Establish procedures,Implement mechanisms to ensure organization-defined access control decisions are applied to each access request prior to access enforcement.

Access control decisions (also known as authorization decisions) occur when authorization information is applied to specific accesses. In contrast, access enforcement occurs when systems enforce access control decisions. While it is common to have access control decisions and access enforcement implemented by the same entity, it is not required, and it is not always an optimal implementation choice. For some architectures and distributed systems, different entities may make access control decisions and enforce access.

Reference Monitor (ac-25)

Implement a reference monitor for organization-defined access control policies that is tamperproof, always invoked, and small enough to be subject to analysis and testing, the completeness of which can be assured.

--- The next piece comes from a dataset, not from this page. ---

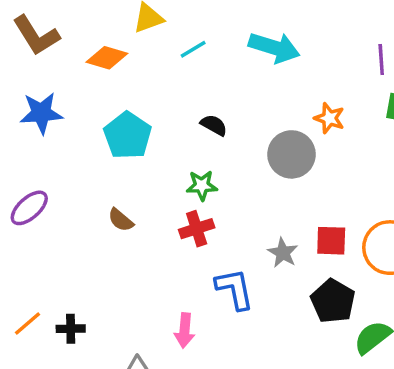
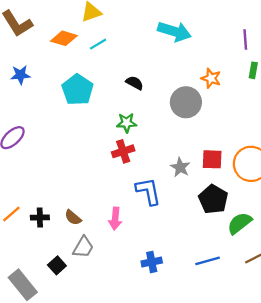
cyan line: (193, 49) -> (98, 44), moved
blue star: (41, 113) -> (20, 75), size x0.7
brown semicircle: (121, 220) -> (73, 218), moved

A reference monitor is a set of design requirements on a reference validation mechanism that, as a key component of an operating system, enforces an access control policy over all subjects and objects. A reference validation mechanism is always invoked, tamper-proof, and small enough to be subject to analysis and tests, the completeness of which can be assured (i.e., verifiable). Information is represented internally within systems using abstractions known as data structures. Internal data structures can represent different types of entities, both active and passive. Active entities, also known as subjects, are associated with individuals, devices, or processes acting on behalf of individuals. Passive entities, also known as objects, are associated with data structures, such as records, buffers, communications ports, tables, files, and inter-process pipes. Reference monitors enforce access control policies that restrict access to objects based on the identity of subjects or groups to which the subjects belong. The system enforces the access control policy based on the rule set established by the policy. The tamper-proof property of the reference monitor prevents determined adversaries from compromising the functioning of the reference validation mechanism. The always invoked property prevents adversaries from bypassing the mechanism and violating the security policy. The smallness property helps to ensure completeness in the analysis and testing of the mechanism to detect any weaknesses or deficiencies (i.e., latent flaws) that would prevent the enforcement of the security policy.